Identifying and Estimating Perceived Returns to Binary Investments
Clint Harris

TL;DR
This paper introduces a method to estimate agents' perceived returns to binary investments using cross-sectional data with binary choices and prices, accounting for imperfect price knowledge and leveraging price variation known to agents.
Contribution
It proposes a novel identification strategy that relies on an identity relating profits, revenues, and costs, enabling consistent estimation without eliciting agent beliefs.
Findings
Method successfully estimates perceived returns in simulations.
Using price variation known to agents improves estimation accuracy.

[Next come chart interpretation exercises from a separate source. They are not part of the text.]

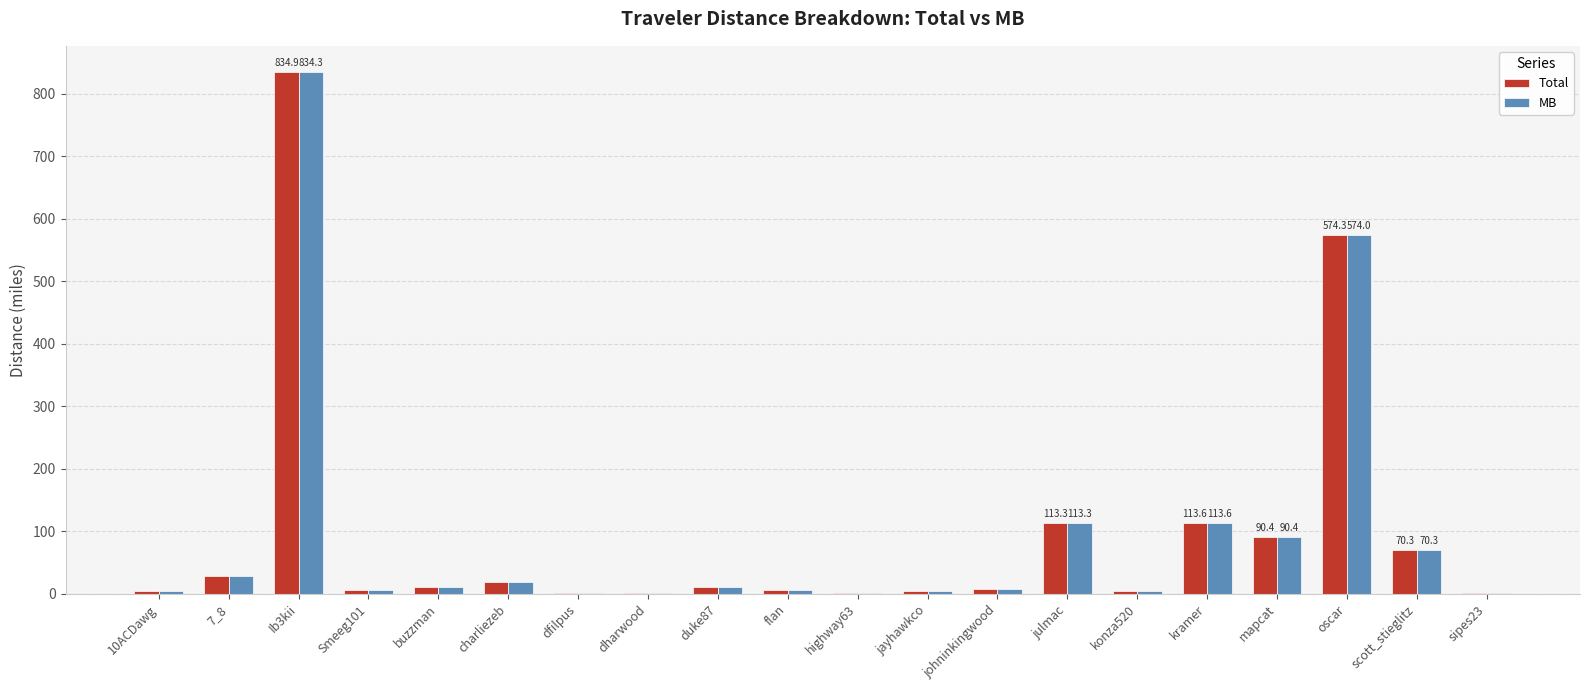

How many groups of bars are there?

20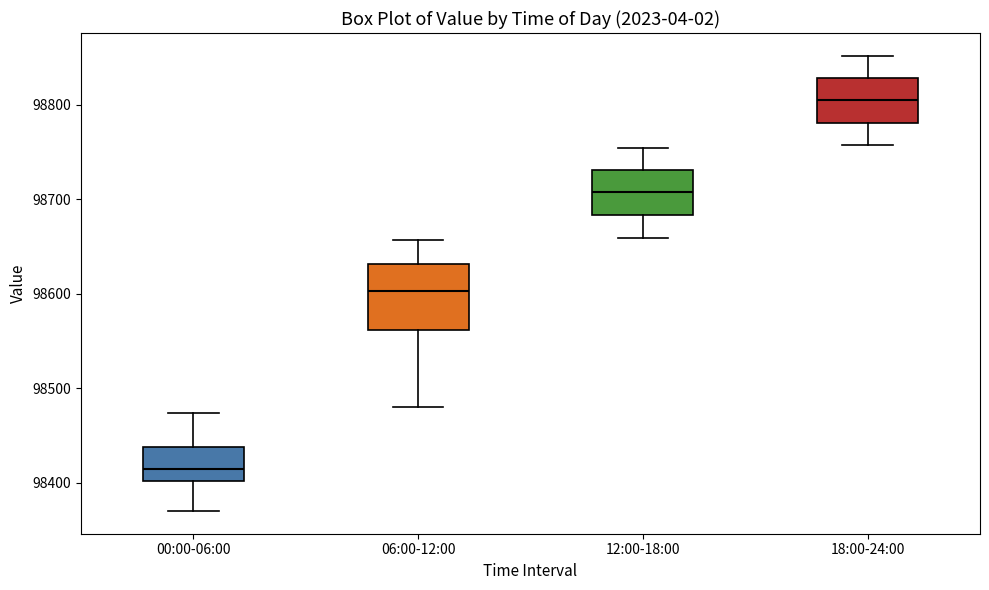

Reading left to right, read every box against the y-axis: the position of its median line, the range the box covers, and the ends of its whiskers. The values are not printed on the chart, so give them approximately, as read against the axis.

00:00-06:00: median 98410, box 98400 to 98440, whiskers 98370 to 98470
06:00-12:00: median 98600, box 98560 to 98630, whiskers 98480 to 98660
12:00-18:00: median 98710, box 98680 to 98730, whiskers 98660 to 98750
18:00-24:00: median 98800, box 98780 to 98830, whiskers 98760 to 98850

Adjustments to standard binary choice estimators are effective for this purpose.
Abstract
I describe a method for estimating agents' perceived returns to investments that relies on cross-sectional data containing binary choices and prices, where prices may be imperfectly known to agents. This method identifies the scale of perceived returns by assuming agent knowledge of an identity that relates profits, revenues, and costs rather than by eliciting or assuming agent beliefs about structural parameters that are estimated by researchers. With this assumption, modest adjustments to standard binary choice estimators enable consistent estimation of perceived returns when using price instruments that are uncorrelated with unobserved determinants of agents' price misperceptions as well as other unobserved determinants of their perceived returns. I demonstrate the method, and the importance of using price variation that is known to agents, in a series of data simulations.